Sandberg based her conclusions on a newly released annual report by Women in the Workplace, an organization she co-founded. The report resulted from a joint, multiyear survey by LeanIn.org and McKinsey & Co., a management consulting firm.

 

Unionized Dodgers, like Yankees, Choose Marriott Despite Hotel Workers’ Strike

The Los Angeles Dodgers struck out hours before the first pitch was thrown in the 2018 World Series that began on Oct. 23. The Boston Herald reports that the visiting National League pennant winners effectively crossed the picket line of a striking hotel workers union as the players made their way into Boston’s Ritz-Carlton, which is owned by Marriott International.

The Dodgers, who are members of the Major League Baseball players union, didn’t literally cross a picket line because they entered the business through the back door, the paper wrote.

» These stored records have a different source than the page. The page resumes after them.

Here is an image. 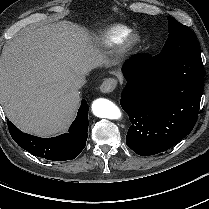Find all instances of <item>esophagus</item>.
<instances>
[{"mask_svg":"<svg viewBox=\"0 0 209 209\" xmlns=\"http://www.w3.org/2000/svg\"><path fill=\"white\" fill-rule=\"evenodd\" d=\"M117 86V80L115 78H106L101 86L100 91L104 94L111 93Z\"/></svg>","mask_w":209,"mask_h":209,"instance_id":"obj_1","label":"esophagus"}]
</instances>
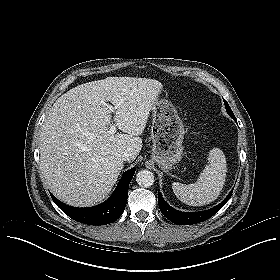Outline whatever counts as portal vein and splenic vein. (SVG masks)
<instances>
[{"label":"portal vein and splenic vein","instance_id":"portal-vein-and-splenic-vein-1","mask_svg":"<svg viewBox=\"0 0 280 280\" xmlns=\"http://www.w3.org/2000/svg\"><path fill=\"white\" fill-rule=\"evenodd\" d=\"M109 109H110V111H113V110H114V108H113L112 106H109ZM116 131H117V129H116L115 125H112V126L110 127L108 133L112 135V134H115Z\"/></svg>","mask_w":280,"mask_h":280}]
</instances>
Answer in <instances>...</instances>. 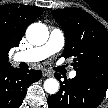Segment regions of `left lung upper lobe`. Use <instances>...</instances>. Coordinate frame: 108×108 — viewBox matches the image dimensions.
I'll return each mask as SVG.
<instances>
[{"mask_svg":"<svg viewBox=\"0 0 108 108\" xmlns=\"http://www.w3.org/2000/svg\"><path fill=\"white\" fill-rule=\"evenodd\" d=\"M65 33L62 56L74 57L77 73L108 70V31L93 16L77 8L52 11Z\"/></svg>","mask_w":108,"mask_h":108,"instance_id":"1","label":"left lung upper lobe"}]
</instances>
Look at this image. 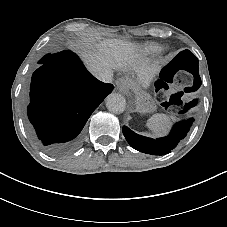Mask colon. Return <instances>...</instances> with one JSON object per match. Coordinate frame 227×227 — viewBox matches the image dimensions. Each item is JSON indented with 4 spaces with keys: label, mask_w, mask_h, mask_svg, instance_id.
<instances>
[{
    "label": "colon",
    "mask_w": 227,
    "mask_h": 227,
    "mask_svg": "<svg viewBox=\"0 0 227 227\" xmlns=\"http://www.w3.org/2000/svg\"><path fill=\"white\" fill-rule=\"evenodd\" d=\"M198 61L189 51H183L162 69L156 82L160 98H167V105L181 99L184 93L192 92L198 87ZM194 100L189 105H194Z\"/></svg>",
    "instance_id": "obj_1"
}]
</instances>
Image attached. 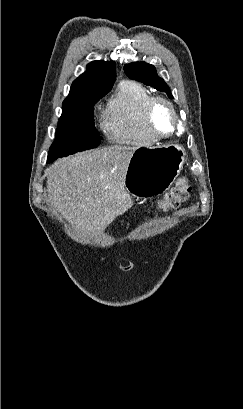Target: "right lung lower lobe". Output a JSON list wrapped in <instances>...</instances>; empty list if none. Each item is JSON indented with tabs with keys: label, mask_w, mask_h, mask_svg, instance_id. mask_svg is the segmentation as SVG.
Returning <instances> with one entry per match:
<instances>
[{
	"label": "right lung lower lobe",
	"mask_w": 243,
	"mask_h": 409,
	"mask_svg": "<svg viewBox=\"0 0 243 409\" xmlns=\"http://www.w3.org/2000/svg\"><path fill=\"white\" fill-rule=\"evenodd\" d=\"M56 159H58V158H48L47 163H50V162H52V161H54Z\"/></svg>",
	"instance_id": "1"
}]
</instances>
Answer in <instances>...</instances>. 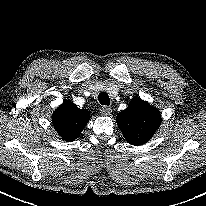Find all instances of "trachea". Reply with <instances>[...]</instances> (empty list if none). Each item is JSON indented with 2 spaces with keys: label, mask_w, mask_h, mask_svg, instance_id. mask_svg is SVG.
<instances>
[{
  "label": "trachea",
  "mask_w": 206,
  "mask_h": 206,
  "mask_svg": "<svg viewBox=\"0 0 206 206\" xmlns=\"http://www.w3.org/2000/svg\"><path fill=\"white\" fill-rule=\"evenodd\" d=\"M98 100L102 105H110V98L106 92H101L98 95Z\"/></svg>",
  "instance_id": "obj_1"
}]
</instances>
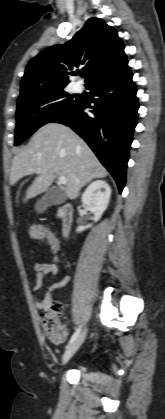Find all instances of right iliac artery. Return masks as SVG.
Returning <instances> with one entry per match:
<instances>
[{
    "instance_id": "1",
    "label": "right iliac artery",
    "mask_w": 165,
    "mask_h": 419,
    "mask_svg": "<svg viewBox=\"0 0 165 419\" xmlns=\"http://www.w3.org/2000/svg\"><path fill=\"white\" fill-rule=\"evenodd\" d=\"M81 326L75 331V333L72 335V337L69 340V344H71L80 334Z\"/></svg>"
}]
</instances>
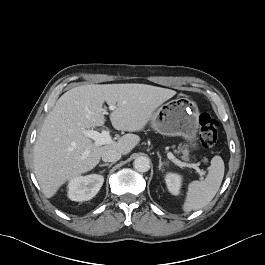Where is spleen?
<instances>
[{
  "instance_id": "1",
  "label": "spleen",
  "mask_w": 265,
  "mask_h": 265,
  "mask_svg": "<svg viewBox=\"0 0 265 265\" xmlns=\"http://www.w3.org/2000/svg\"><path fill=\"white\" fill-rule=\"evenodd\" d=\"M224 162L220 156H214L208 167V175L202 181H192L188 185L182 209L191 212L208 205L218 192L224 177Z\"/></svg>"
}]
</instances>
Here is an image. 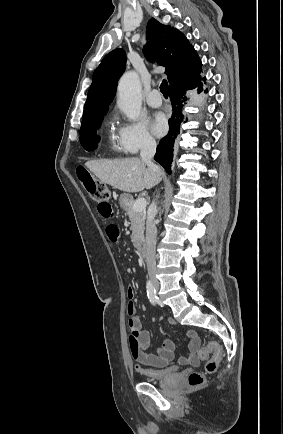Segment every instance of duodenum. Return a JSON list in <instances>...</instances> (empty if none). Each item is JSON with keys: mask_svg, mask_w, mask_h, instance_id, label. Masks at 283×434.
Listing matches in <instances>:
<instances>
[{"mask_svg": "<svg viewBox=\"0 0 283 434\" xmlns=\"http://www.w3.org/2000/svg\"><path fill=\"white\" fill-rule=\"evenodd\" d=\"M137 249L139 251V254L145 258L147 256V245L144 240H141L137 243Z\"/></svg>", "mask_w": 283, "mask_h": 434, "instance_id": "410a0bca", "label": "duodenum"}]
</instances>
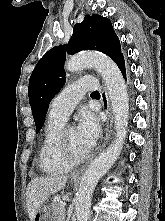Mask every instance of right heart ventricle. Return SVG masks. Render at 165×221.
<instances>
[{
    "instance_id": "e07e8e85",
    "label": "right heart ventricle",
    "mask_w": 165,
    "mask_h": 221,
    "mask_svg": "<svg viewBox=\"0 0 165 221\" xmlns=\"http://www.w3.org/2000/svg\"><path fill=\"white\" fill-rule=\"evenodd\" d=\"M63 126L64 121L48 119L44 128L38 155V166L45 174H64L72 168V165L67 163L59 152L58 142Z\"/></svg>"
}]
</instances>
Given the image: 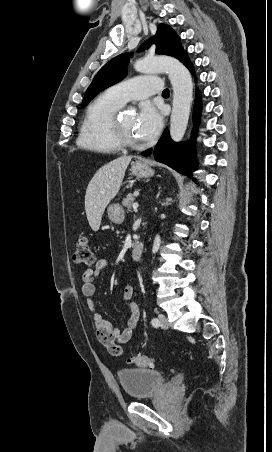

“Jackie Robinson is rolling over in his grave right now that members of his team are crossing the picket line,” Brian Lang, president of Unite Here Local 26, told the Herald. “The Dodgers ought to take his (retired) number down ... He stood up for justice.”

Workers at seven Marriott properties in Boston and those at other company-owned hotels in Detroit, Oakland, San Diego, San Francisco, San Jose and two cities in Hawaii walked off the job earlier this month seeking better wages, working conditions and harassment protections. The 8,000 strikers are represented by Unite Here.

The MLB Players Association declined to comment to the Herald, according to the paper.

The Dodgers aren’t alone in their preference for the luxury hotel. When the New York Yankees played in Boston earlier in the playoffs, they also stayed at the Ritz, despite the ongoing strike. But when the Houston Astros went to Boston for the American League Championship Series, they booked a different hotel.